Construction has started on the world's first industrial plant for the production of solar aviation fuel at the Brainergy Park in Jülich. Synhelion, the company making the investment will demonstrate a “sun-to-liquid” process that turns water, CO2 and methane into synthetic fuel using the energy from concentrated solar heat.

The research partners include the German Aerospace Centre (DLR) and the Solar Institute Jülich of Aachen University of Applied Sciences, with the Federal Ministry for Economic Affairs and Climate Action providing EUR 3.92 million in funding. 

A 20-metre high solar tower will be the park’s most prominent feature, modelled on the DLR’s smaller tower in Jülich. A field of “heliostat” mirrors (surface area 1,500m2) will concentrate sunlight onto a solar radiation receiver on the tower.
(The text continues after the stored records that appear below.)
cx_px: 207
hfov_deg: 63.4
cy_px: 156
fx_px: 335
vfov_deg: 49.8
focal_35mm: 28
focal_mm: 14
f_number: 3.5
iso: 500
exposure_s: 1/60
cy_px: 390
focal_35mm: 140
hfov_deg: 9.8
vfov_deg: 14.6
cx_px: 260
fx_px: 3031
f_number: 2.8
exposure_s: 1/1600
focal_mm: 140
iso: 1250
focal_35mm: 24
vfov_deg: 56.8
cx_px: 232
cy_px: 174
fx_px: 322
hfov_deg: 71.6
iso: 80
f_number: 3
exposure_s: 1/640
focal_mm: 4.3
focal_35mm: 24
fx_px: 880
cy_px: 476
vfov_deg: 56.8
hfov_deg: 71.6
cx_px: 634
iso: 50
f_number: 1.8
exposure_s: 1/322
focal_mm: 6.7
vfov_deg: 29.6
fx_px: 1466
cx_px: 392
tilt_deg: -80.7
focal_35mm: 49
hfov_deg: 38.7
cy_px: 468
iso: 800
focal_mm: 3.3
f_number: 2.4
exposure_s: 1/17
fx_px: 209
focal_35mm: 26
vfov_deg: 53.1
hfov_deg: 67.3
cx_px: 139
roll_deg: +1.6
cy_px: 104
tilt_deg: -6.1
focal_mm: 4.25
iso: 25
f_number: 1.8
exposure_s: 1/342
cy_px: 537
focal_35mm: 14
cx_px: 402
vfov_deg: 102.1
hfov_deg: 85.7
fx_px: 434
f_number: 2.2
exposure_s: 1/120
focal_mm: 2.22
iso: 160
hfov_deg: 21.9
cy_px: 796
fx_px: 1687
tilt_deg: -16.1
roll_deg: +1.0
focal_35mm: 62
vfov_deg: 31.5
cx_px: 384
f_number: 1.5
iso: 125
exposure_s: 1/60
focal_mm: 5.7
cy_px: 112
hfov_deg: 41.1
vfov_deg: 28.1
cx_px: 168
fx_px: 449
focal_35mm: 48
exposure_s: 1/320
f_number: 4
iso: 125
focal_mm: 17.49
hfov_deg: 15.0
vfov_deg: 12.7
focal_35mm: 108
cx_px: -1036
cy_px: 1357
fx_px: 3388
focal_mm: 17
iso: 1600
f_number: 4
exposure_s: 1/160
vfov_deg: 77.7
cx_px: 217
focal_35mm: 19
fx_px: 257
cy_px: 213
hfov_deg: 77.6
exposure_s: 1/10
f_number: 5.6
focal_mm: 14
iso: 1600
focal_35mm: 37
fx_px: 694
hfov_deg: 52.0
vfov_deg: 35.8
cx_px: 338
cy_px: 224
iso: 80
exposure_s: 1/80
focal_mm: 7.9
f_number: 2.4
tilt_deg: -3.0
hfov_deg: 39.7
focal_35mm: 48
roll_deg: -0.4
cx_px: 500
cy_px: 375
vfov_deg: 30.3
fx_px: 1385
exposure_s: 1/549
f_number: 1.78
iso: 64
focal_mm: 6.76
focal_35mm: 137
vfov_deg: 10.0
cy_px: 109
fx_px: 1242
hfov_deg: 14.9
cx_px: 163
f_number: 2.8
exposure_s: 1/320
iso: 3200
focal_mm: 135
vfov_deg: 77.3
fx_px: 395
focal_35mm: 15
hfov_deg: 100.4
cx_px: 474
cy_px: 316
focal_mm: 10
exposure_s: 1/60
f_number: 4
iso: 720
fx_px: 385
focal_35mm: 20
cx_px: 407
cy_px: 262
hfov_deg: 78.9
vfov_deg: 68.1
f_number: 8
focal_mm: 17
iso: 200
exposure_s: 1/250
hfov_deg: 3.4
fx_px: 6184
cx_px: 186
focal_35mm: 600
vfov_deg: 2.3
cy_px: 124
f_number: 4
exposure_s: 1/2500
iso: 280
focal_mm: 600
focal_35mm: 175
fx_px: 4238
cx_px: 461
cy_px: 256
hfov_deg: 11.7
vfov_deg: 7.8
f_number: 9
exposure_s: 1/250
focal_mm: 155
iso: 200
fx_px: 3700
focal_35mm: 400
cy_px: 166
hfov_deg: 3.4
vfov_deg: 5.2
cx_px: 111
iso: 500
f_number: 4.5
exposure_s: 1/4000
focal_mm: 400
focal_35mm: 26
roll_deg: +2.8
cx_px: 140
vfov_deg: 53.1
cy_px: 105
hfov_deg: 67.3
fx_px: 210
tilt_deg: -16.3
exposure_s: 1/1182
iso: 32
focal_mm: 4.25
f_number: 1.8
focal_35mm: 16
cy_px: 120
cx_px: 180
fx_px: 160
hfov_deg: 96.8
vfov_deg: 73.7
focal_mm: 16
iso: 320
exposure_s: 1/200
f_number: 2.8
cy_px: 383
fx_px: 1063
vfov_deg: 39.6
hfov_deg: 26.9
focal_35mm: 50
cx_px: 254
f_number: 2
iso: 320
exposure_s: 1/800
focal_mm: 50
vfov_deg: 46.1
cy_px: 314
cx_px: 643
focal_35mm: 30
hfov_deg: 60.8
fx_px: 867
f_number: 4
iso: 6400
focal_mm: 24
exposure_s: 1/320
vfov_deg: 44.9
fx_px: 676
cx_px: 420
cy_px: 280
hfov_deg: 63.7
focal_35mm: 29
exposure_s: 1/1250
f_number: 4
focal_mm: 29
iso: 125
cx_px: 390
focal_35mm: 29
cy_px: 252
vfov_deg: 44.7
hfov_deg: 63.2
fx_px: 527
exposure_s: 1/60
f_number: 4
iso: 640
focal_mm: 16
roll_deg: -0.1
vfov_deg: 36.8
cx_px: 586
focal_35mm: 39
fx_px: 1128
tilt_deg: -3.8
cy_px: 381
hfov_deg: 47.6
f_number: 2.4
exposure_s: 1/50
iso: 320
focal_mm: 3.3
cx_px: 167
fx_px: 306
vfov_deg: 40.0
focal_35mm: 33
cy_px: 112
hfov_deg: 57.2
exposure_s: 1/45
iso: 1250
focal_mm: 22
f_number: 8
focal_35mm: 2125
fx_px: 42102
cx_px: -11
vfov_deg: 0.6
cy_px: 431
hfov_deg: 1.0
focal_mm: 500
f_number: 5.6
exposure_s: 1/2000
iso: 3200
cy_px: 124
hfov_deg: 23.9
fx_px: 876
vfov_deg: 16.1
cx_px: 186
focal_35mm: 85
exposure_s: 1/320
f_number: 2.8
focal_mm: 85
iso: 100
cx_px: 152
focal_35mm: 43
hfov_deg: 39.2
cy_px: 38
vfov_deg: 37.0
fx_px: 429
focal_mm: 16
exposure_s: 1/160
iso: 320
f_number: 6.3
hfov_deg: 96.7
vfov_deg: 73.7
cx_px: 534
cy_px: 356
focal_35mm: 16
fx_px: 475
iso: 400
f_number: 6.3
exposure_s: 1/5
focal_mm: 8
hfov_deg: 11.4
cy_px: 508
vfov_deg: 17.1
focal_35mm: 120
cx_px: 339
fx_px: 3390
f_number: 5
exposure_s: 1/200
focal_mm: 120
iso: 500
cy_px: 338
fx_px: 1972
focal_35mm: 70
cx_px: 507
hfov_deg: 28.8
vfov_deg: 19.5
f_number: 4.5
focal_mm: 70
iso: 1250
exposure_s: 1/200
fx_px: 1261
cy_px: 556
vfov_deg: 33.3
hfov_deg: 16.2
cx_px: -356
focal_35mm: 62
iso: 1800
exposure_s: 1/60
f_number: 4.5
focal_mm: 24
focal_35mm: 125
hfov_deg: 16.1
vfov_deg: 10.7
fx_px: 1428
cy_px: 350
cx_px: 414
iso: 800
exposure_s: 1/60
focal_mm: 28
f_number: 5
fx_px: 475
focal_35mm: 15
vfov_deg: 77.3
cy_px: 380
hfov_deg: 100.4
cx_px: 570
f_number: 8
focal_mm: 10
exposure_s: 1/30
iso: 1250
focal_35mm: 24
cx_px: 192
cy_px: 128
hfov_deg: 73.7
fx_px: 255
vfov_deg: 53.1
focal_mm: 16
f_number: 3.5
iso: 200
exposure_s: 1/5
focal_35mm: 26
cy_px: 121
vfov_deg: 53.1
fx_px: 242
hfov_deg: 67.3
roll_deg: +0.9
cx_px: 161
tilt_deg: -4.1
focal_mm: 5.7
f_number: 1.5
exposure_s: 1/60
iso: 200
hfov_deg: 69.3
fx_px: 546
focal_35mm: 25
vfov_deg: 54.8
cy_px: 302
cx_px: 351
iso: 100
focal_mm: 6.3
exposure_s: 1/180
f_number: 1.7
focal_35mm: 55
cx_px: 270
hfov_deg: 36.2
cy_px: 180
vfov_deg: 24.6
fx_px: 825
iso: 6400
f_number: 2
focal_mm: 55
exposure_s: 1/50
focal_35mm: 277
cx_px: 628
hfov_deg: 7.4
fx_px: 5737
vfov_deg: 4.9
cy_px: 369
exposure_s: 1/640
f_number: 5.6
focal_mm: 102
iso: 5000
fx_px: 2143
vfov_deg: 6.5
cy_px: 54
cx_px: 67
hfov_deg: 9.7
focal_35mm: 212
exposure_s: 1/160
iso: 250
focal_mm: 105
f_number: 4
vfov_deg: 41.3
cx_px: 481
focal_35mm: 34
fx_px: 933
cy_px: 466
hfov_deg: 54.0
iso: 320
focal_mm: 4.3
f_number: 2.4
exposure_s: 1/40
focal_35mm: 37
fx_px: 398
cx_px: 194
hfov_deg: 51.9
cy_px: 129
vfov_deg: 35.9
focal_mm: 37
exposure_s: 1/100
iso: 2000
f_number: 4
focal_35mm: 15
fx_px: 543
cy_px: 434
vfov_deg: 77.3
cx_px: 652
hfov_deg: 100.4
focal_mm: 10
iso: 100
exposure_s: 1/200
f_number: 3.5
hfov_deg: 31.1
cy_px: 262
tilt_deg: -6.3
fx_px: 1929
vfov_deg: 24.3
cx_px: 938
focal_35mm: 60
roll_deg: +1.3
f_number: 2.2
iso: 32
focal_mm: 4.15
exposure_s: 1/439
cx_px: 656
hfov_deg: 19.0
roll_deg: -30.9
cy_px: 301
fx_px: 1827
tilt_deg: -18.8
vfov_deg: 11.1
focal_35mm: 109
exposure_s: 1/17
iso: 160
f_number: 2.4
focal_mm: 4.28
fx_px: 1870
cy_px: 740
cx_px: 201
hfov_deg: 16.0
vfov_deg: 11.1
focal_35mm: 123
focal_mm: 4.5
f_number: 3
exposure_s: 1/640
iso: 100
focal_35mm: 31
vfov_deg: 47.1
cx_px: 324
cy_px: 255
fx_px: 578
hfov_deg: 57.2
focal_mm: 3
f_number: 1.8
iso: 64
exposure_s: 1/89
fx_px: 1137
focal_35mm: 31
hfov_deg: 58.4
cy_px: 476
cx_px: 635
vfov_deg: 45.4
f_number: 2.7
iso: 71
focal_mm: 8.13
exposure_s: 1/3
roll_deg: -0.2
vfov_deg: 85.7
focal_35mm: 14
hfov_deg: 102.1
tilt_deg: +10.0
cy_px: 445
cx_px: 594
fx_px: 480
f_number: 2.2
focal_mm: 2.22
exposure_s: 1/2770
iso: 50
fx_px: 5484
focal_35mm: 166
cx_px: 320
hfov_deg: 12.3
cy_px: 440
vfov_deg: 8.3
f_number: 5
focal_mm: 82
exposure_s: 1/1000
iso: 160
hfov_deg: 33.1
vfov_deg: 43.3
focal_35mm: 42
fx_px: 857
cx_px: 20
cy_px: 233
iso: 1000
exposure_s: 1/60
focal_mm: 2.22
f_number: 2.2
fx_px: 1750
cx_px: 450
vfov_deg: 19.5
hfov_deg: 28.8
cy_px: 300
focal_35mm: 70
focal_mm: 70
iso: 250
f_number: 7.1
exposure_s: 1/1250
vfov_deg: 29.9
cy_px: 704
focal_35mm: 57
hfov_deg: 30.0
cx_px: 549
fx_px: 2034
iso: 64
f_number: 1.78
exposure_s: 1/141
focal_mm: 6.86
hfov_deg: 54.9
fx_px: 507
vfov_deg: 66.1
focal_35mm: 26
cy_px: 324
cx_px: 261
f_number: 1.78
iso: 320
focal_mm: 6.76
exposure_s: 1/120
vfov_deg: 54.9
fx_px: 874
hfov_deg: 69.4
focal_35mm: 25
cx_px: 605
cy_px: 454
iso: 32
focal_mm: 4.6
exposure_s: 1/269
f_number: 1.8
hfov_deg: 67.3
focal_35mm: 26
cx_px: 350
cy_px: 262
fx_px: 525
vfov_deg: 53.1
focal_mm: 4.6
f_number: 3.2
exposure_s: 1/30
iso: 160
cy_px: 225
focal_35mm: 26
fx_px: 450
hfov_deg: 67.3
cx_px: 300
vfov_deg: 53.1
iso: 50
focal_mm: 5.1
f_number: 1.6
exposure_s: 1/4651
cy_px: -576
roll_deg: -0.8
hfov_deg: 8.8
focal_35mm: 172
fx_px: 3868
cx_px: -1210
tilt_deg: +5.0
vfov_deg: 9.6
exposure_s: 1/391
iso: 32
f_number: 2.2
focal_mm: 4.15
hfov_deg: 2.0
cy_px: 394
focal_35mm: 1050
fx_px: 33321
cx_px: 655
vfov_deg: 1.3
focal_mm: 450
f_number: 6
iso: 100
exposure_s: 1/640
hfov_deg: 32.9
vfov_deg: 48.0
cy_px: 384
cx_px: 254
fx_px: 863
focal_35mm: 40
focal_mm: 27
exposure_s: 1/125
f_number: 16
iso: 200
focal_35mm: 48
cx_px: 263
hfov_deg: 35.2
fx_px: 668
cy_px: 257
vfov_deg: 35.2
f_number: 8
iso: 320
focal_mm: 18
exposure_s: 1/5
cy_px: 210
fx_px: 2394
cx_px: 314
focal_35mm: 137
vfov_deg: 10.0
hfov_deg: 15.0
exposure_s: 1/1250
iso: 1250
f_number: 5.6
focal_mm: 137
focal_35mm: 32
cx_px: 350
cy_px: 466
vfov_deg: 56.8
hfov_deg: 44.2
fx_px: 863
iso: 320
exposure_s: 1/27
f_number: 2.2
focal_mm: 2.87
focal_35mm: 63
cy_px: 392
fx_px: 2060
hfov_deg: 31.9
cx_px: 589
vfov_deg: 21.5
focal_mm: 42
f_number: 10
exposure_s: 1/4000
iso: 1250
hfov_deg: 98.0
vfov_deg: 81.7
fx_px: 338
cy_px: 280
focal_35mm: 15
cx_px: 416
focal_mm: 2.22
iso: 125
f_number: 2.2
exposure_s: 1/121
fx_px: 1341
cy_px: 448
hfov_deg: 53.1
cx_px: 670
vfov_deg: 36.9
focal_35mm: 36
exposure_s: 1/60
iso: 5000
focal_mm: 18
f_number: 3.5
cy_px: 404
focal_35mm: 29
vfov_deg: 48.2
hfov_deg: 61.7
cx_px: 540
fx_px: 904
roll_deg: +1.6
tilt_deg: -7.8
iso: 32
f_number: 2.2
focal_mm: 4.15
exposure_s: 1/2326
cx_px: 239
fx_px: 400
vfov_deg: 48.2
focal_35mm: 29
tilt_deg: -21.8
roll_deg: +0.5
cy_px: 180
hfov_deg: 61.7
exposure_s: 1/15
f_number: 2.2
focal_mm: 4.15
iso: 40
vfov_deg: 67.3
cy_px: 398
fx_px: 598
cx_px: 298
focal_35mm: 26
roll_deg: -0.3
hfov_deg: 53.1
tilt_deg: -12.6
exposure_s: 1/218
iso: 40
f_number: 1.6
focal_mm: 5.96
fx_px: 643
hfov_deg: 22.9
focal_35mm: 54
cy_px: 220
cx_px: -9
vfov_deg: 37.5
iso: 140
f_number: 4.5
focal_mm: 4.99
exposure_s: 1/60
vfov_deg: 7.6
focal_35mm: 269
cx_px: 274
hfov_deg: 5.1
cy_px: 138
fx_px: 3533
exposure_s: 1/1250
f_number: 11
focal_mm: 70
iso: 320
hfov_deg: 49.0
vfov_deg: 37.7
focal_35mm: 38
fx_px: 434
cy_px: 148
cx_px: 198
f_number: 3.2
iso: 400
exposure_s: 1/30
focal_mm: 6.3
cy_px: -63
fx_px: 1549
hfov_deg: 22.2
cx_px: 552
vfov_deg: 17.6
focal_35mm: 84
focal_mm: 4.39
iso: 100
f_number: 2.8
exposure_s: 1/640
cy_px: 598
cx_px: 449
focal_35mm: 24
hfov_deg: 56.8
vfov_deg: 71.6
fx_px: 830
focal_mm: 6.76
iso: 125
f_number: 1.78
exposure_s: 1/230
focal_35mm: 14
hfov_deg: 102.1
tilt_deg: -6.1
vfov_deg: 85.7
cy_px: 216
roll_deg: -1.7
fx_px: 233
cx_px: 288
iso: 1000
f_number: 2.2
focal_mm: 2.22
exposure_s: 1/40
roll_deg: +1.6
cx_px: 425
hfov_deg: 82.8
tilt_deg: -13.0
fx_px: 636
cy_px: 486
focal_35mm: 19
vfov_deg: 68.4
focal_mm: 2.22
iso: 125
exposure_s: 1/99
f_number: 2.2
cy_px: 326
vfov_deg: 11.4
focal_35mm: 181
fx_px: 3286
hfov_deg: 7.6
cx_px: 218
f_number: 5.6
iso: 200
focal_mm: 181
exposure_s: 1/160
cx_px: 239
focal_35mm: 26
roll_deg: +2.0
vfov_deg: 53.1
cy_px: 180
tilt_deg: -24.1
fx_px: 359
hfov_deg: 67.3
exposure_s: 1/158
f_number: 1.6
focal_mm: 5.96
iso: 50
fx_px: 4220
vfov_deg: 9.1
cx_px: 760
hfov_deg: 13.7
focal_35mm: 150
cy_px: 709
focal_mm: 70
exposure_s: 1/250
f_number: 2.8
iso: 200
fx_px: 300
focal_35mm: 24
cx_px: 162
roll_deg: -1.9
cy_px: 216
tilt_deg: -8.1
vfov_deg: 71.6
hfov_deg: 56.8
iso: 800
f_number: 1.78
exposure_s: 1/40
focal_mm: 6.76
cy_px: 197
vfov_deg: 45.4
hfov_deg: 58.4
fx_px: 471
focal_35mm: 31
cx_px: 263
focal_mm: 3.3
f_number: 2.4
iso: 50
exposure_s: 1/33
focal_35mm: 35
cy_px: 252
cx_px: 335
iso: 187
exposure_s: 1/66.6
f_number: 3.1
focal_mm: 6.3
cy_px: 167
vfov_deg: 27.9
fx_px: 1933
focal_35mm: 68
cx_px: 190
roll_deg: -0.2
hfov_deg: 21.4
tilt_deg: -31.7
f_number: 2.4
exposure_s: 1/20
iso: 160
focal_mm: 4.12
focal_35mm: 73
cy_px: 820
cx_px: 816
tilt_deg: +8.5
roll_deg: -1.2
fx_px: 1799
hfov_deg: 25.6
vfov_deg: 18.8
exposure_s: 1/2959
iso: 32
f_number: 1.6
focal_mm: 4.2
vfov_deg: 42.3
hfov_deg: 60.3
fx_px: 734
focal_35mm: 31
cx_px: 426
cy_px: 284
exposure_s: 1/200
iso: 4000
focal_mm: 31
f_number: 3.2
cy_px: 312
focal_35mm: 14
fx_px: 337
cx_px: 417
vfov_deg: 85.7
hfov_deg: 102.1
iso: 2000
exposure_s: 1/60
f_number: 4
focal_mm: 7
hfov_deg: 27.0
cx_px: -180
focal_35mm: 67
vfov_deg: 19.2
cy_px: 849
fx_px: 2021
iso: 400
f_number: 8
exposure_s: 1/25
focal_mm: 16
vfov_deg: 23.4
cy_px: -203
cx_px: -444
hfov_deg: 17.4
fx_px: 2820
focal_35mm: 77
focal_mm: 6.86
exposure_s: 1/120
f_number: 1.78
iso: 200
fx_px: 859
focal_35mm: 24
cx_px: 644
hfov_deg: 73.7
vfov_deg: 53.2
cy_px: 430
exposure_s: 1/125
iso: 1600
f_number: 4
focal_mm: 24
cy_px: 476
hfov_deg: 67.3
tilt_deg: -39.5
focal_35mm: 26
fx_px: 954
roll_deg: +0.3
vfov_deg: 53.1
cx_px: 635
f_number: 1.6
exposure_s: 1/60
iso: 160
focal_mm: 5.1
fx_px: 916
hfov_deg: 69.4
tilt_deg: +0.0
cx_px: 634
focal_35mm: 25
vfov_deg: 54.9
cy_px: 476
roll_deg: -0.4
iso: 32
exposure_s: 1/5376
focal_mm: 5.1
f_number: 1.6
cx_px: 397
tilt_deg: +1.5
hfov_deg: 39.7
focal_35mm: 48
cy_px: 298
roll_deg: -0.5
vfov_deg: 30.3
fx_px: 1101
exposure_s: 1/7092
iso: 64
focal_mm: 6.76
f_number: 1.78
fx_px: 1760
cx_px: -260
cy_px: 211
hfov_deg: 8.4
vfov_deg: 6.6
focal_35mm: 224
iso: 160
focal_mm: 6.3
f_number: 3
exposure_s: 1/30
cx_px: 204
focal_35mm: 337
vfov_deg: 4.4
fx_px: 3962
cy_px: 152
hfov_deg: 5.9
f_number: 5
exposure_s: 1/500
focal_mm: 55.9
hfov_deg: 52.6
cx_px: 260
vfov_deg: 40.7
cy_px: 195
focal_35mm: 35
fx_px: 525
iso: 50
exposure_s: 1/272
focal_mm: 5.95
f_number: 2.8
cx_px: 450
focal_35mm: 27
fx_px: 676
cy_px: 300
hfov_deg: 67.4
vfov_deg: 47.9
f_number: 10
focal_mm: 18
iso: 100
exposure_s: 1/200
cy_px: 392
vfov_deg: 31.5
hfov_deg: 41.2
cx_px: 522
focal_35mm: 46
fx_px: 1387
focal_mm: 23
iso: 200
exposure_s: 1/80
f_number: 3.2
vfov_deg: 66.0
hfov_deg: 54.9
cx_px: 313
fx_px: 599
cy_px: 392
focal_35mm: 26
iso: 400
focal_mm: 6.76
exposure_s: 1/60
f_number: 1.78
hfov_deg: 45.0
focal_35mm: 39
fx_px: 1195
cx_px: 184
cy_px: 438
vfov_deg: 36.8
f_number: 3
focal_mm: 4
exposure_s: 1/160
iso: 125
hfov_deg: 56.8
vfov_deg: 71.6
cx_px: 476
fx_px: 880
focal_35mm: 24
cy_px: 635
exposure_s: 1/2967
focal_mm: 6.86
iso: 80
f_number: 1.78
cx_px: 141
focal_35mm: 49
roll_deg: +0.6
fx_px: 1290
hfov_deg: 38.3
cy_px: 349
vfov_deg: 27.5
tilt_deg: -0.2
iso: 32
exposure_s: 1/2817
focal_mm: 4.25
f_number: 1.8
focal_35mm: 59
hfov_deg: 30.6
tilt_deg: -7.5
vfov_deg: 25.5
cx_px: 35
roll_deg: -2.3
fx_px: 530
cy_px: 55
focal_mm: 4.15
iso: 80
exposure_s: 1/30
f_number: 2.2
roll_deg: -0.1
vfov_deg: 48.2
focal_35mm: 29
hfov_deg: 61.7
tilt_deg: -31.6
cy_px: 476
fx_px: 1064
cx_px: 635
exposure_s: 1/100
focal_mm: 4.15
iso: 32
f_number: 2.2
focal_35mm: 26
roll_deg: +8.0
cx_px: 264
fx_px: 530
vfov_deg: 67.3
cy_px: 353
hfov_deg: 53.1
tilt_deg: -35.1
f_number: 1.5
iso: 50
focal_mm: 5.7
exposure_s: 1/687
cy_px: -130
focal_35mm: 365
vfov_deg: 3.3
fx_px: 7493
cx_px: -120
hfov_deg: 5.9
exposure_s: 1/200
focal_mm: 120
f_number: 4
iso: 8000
Temperatures at this point can exceed 1,000 degrees Celsius – and this intense energy is used to drive a thermochemical process producing kerosene. All the individual steps of the process have been successfully tested at the DLR’s Institute of Solar Research.

Opening in 2023, the pilot plant will only yield a few thousand litres of aviation-quality kerosene per year. Swiss International Air Lines is signed up to be the first airline to fly using the carbon-neutral fuel. Synhelion has plans to scale up quickly, as MD Patrick Hilger explains: "By 2025 we plan to commission the first commercial production plant in Spain… by 2040 we’ll increase production capacity to 50 billion litres of solar fuel per year, which could cover half of Europe's aviation fuel demand,” he says in a press release.